Constitutional or Not?

Geofence data collection. Constitutional or Not?
Are you caught up in a situation?                                        Constitutional or Not?

Is data collection Constitutional or Not?

With increasing frequency, law enforcement has been using unconstitutional, suspicionless digital dragnet searches in an attempt to identify unknown suspects in criminal cases.

I don’t have a problem with law enforcement using newly identified technology in specific cases or when specifically warranted but I don’t appreciate ‘fishing expeditions” that intrude on my freedoms. In most states warrants are required to contain specifics about the crime being investigated and specifics about what evidence is anticipated to be obtained. Open-ended warrants are not allowed, but as you will see, warrants are often never obtained. Arrest warrants will often contain a phrase, something like “a source, who has access and availability to the information to know……” when they really mean is that law enforcement came by the information illegally and they don’t want to admit it. Especially when they are not forced to admit the source was not a person.

I expect the right and freedom to come and go as I please. What happens if I live in an area near where someone else is involved in unlawful activity? Because I dome and go several times each day to my house or apartment and it’s located directly adjacent to a counterfeiter’s residence or the backyard neighbor is selling illegal Oxycodone every day. Because I am in close proximity to the offenders, my personal data might be captured in these collections of geographic information without my knowledge. While you might excuse the collection of this geofence collected data for one specific investigation, the problem is that the data doesn’t go away. It’s collected stored and it’s stored to be used days, weeks, or years in the future.

Unlike ordinary searches for electronic records, which identify a suspect, account, or device in advance of the search, reverse location searches essentially work backward by scooping up the location data from every device in hopes of finding one that might be linked to the crime. The searches therefore allow the government to examine the data from potentially hundreds or thousands of individuals wholly unconnected to any criminal activity and give law enforcement unlimited discretion to try to pinpoint suspect devices—discretion that can be deployed arbitrarily and invidiously.

For example, one abuse involves a “geofence warrant,” is primarily directed at Google. Through these warrants, police are able to access precise location data on the vast majority of Android device users and other Google account holders (including iPhone users). This data comes from wifi connections, GPS and Bluetooth signals, and cellular networks and allows Google to estimate a device’s location to within 20 meters or less. Using the data, Google can infer where a user has been, the path they took to get there, and what they were doing at the time. Google appears to be disclosing location data only in response to court-authorized warrants, but is this Constitutional or Not?

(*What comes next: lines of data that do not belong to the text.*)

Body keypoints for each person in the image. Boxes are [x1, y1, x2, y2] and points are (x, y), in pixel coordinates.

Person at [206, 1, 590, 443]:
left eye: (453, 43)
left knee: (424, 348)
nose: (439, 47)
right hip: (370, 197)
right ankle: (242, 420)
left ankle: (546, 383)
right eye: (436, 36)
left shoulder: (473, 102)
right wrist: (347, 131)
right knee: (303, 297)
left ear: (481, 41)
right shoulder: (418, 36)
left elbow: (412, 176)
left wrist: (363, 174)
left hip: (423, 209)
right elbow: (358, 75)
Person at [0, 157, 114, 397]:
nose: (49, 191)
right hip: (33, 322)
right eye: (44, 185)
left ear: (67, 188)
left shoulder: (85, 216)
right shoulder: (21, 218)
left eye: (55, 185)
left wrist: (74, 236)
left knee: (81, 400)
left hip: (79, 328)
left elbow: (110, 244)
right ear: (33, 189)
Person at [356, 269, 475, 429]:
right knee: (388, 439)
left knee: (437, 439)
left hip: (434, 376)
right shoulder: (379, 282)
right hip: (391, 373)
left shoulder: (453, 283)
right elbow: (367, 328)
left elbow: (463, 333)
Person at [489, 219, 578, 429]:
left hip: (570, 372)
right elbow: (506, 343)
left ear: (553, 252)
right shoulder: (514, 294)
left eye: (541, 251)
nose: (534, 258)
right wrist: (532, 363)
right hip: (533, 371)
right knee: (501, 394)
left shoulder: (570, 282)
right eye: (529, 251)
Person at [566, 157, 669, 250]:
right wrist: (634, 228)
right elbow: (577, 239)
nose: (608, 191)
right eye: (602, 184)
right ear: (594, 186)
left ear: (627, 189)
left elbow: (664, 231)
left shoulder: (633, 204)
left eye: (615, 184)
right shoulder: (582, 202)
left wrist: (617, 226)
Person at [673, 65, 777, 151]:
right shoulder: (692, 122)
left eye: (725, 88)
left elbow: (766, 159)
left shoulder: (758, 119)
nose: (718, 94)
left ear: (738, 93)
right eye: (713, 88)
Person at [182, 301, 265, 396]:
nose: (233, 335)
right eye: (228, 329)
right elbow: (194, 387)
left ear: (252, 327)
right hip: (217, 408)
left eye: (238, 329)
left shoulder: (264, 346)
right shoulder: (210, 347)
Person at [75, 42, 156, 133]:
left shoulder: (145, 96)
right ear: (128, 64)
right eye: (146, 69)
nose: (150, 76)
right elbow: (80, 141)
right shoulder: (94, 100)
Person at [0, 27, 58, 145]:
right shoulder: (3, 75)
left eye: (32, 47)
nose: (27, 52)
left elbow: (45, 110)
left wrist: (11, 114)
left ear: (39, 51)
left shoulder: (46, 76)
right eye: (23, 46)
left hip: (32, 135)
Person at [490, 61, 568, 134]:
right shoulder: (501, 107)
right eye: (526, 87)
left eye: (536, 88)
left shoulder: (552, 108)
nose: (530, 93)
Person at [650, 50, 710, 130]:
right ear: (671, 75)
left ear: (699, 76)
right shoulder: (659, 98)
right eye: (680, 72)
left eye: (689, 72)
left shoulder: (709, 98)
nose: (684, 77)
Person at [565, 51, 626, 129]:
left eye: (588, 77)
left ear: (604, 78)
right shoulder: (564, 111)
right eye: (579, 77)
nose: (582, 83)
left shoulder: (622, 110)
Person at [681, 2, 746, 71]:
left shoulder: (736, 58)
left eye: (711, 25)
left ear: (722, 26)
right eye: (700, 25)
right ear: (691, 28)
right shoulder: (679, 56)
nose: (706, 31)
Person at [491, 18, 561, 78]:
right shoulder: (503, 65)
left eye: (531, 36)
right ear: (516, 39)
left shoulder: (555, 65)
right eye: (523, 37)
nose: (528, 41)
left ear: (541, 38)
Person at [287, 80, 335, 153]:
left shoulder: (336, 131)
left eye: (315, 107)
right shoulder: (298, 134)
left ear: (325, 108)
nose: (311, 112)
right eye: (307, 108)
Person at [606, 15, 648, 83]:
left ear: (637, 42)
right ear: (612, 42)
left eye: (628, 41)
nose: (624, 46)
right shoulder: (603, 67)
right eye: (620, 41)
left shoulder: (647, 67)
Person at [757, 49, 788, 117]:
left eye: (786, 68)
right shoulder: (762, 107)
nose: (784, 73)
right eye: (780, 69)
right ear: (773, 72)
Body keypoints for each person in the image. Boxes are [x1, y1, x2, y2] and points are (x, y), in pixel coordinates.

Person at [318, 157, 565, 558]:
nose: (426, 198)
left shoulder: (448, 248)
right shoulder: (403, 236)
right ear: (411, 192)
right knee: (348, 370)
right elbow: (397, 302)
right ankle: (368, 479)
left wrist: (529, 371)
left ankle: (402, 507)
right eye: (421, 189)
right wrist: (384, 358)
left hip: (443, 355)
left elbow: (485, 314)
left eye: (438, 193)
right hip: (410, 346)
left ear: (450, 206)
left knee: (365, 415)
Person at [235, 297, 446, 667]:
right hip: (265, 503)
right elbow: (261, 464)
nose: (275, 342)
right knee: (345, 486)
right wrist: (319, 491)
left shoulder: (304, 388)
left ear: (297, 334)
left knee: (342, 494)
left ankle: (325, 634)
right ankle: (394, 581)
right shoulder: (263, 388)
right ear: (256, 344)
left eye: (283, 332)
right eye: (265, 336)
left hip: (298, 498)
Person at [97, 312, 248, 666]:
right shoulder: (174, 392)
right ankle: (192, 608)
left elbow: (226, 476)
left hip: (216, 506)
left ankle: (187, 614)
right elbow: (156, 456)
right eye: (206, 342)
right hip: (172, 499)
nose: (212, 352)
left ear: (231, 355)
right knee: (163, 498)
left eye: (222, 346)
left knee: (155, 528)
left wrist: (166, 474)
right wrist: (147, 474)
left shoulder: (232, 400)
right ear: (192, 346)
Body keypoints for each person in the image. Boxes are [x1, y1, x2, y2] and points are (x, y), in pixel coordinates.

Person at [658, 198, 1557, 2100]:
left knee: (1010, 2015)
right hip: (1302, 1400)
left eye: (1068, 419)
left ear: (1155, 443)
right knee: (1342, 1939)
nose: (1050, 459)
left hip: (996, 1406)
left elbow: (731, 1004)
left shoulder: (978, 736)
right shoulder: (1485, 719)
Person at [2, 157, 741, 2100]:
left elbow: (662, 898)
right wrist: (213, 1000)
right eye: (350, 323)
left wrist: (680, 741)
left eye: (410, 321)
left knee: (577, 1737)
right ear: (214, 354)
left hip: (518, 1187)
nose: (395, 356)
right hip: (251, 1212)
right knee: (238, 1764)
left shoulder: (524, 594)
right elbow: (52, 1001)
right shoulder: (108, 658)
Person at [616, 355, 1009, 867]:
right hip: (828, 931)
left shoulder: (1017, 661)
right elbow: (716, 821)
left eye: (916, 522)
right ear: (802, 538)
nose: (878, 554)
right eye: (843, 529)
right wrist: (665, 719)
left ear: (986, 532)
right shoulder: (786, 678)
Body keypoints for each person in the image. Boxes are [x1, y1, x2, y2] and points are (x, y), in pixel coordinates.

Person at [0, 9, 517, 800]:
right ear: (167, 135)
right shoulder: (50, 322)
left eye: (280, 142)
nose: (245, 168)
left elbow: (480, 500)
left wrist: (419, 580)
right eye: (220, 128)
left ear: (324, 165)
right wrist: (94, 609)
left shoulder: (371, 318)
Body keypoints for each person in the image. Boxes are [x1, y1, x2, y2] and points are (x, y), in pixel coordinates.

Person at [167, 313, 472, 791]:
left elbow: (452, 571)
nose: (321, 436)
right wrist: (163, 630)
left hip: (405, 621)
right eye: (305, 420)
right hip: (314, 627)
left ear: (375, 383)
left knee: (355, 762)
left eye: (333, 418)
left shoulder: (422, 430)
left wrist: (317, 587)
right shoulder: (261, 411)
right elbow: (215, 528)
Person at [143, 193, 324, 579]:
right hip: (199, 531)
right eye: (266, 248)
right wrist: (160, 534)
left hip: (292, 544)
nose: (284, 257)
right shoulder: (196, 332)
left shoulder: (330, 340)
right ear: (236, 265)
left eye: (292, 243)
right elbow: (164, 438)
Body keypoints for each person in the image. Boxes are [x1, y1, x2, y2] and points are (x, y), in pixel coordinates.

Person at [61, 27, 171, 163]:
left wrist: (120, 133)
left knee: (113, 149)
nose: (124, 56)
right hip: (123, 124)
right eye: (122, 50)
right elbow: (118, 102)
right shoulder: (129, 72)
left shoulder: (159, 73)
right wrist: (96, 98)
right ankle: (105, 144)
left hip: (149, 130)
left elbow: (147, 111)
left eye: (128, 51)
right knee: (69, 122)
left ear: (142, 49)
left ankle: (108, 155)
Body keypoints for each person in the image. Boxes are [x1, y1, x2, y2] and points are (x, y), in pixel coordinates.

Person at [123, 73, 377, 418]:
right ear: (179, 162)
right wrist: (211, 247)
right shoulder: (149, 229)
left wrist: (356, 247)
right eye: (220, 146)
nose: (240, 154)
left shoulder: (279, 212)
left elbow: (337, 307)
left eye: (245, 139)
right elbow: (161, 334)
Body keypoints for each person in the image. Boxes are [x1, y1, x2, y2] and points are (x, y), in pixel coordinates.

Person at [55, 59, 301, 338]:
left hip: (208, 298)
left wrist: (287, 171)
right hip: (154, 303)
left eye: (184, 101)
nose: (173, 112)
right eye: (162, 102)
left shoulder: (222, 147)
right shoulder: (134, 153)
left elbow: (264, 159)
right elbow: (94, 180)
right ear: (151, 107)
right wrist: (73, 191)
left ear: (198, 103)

In 2021, it was learned more just how prevalent the use of geofence warrants has become. Over the summer, Google released a transparency report showing it had received approximately 20,000 geofence warrants between 2018 and 2020. The vast majority of these warrants (95.6%) came from state and local police agencies, with nearly 20% of all state requests coming solely from agencies in California. The report also shows that many states have ramped up their use of geofence warrants exponentially over the last couple of years—in 2018, California issued 209 geofence warrant requests, but in 2020, it issued 1,909. Each of these requests can reveal the location of thousands of devices. Geofence requests now constitute more than a quarter of the total number of all warrants Google receives. This is especially concerning because police are continuing to use these warrants even for minor crimes. And, as The Markup discovered following Google’s report, agencies have been less than transparent about their use of this search technique—there are huge discrepancies between Google’s geofence warrant numbers and the data that California police agencies are disclosing to the state—data that they are explicitly required to report under state law.

Secondly, you might consider the abuses permitted through the use of Aggregated App-Generated Location Data. type of reverse location search, the government is able to access location data generated by many of the applications on users’ phones. This data is purportedly de-identified and then aggregated and sold to various shady and secretive data brokers who re-sell it to other data brokers and companies and to the government. Unlike geofence warrants directed to Google, neither the data brokers nor the government seems to think any legal process at all is required to access these vast treasure troves of data—data that the New York Times described as “accurate to within a few yards and in some cases updated more than 14,000 times a day.” And although the data brokers argue the data has been anonymized, data like this is notoriously easy to re-identify.

In 2020, several federal agencies, including DHS, the IRS, and the U.S. military, purchased access to this location data and used it for law enforcement investigations and immigration enforcement. In 2021, we started to learn more about how this data is shared with state and local agencies as well. For example, data broker Veraset shared raw, individually-identifiable GPS data with the Washington DC local government, providing the government with six months of regular updates about the locations of hundreds of thousands of people as they moved about their daily lives.

These are but a few of the types of First Amendment and Fourth Amendment violations that are at the forefront of the news today and I don’t think we have seen the last of situations where we have to decide if they are constitutional or not. They aren’t going away and if they are allowed to continue unabated, you won’t be safe anywhere.